The idea sprang from the twisted, feverish mind of Infowars’ Alex Jones days after the Vegas attack. “They found Antifa information in the room,” Jones claimed in one telecast. “The whole thing has the hallmarks of being scripted by deep-state Democrats and their Islamic allies using mental-patient cutouts,” he said. Others of his ilk then amplified the unsubstantiated Antifa-ISIS allegations on social media in what became a frothy concoction of phony tweets, Facebook posts and YouTube videos.
But weeks later, the theory took on a life of its own in an ad hoc “alternative” investigation spearheaded by my two lunch companions—Brad Johnson, a retired CIA officer, and Rich Higgins, a former Pentagon official who last year served for a few months in the White House as director of strategic planning for the National Security Council. (Yes, the same Rich Higgins who infamously got tossed off the NSC for writing a controversial memo warning that “Islamists,” “globalists” and the “deep state” together were trying to subvert Donald Trump’s presidency.) A month after the October shooting in Vegas, Johnson, Higgins and a handful of associates collaborated on a 51-page PowerPoint document based, according to its executive summary, on “open source information with tactical counter terrorism analysis, cyber intelligence, and digital data mining capabilities.” Higgins and Johnson told me they sent the document to contacts in the CIA and FBI, as well as to conservatives in Congress and the media. Higgins claims a current FBI agent in his and Johnson’s circle—who he says had input on the document—“filed it as a formal report with the bureau.”

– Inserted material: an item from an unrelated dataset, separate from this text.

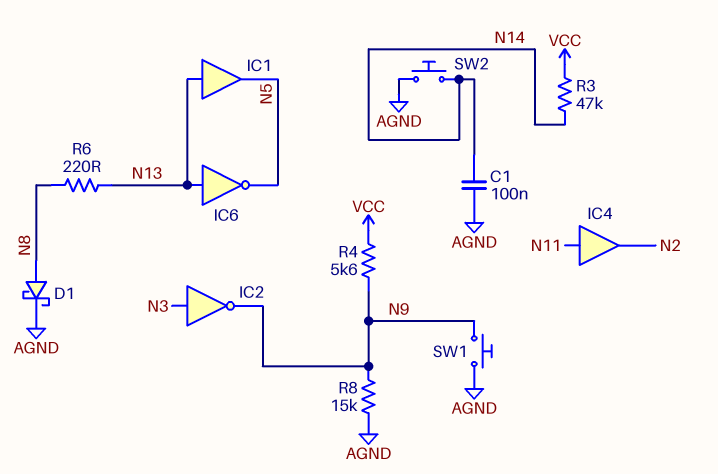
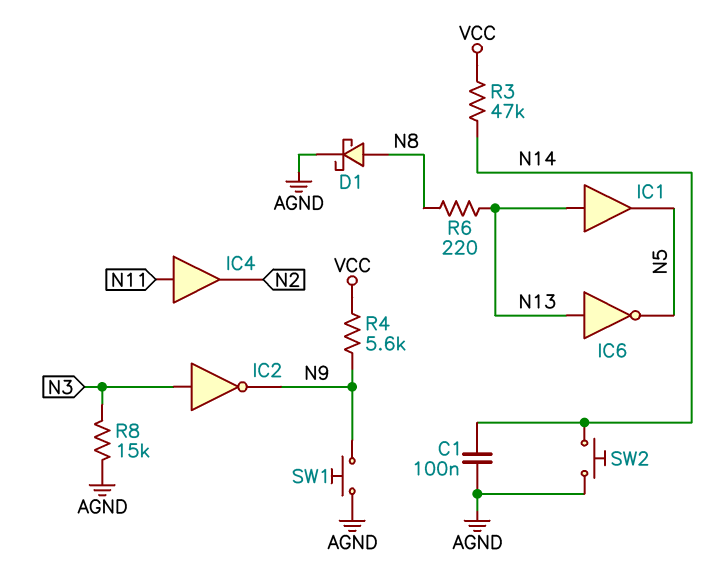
R8: 15k (AGND, N9) -> 15k (AGND, N3)

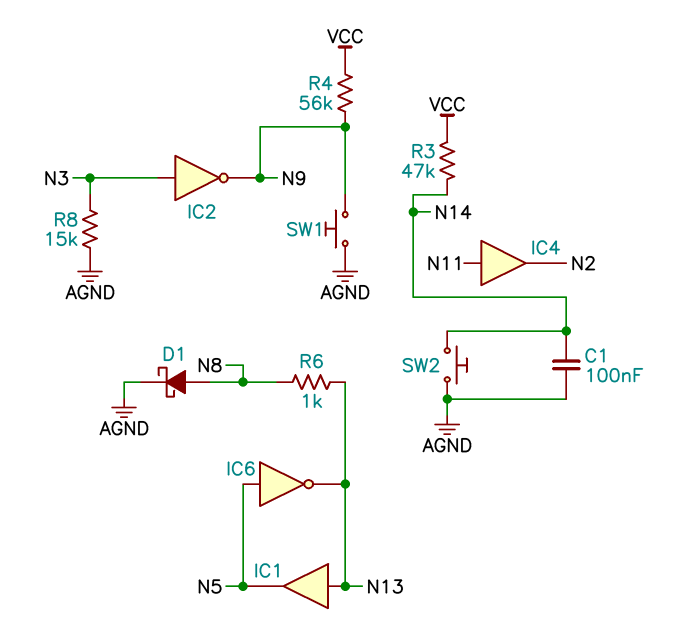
IC6: NOT (in N13, out N5) -> NOT (in N5, out N13)
R4: 5.6k (N9, VCC) -> 56k (N9, VCC)
R6: 220 (N8, N13) -> 1k (N8, N13)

So far, however, nobody with any real standing has taken the document seriously, much less acknowledged having received it. The findings of the Las Vegas police investigation—in which the FBI was of assistance—directly contradict Higgins and Johnson’s theory. In response to questions about the theory, Sandra Breault, an FBI spokesperson, said only: “The FBI Las Vegas office has the utmost confidence in our agents and analysts’ investigative techniques.” The CIA declined to comment.
Read the whole thing. This is what's happening on the right these days and it's the sort of conspiracy that's being enabled and validated by Trump TV and the White House.
Trump said this just this week:
THE DAILY CALLER: How do you think the police should handle Antifa, generally?
POTUS: These people, like the Antifa you’re talking about, the Antifa — they better hope that the opposition to Antifa decides not to mobilize. Because if they do, they’re much tougher. Much stronger. Potentially much more violent. And Antifa’s going to be in big trouble. But so far they haven’t done that, and that’s a good thing.
But they better hope that the other side doesn’t mobilize, you understand what I’m saying. Because if you look, the other side is the military, it’s the police, it’s a lot of very strong, a lot of very tough people. Tougher than them. And smarter than them. And they’re sitting back and watching and they’re getting angrier and angrier.
Maybe he's full of it, as usual. But it's still a creepy comment particularly since there are former and current members of law enforcement and intelligence communities who really do love this guy.
I do hope that this is all BS. But it's dangerous to have these conspiracies circulating around in such a volatile environment regardless. Trump's followers are almost as nuts as he is.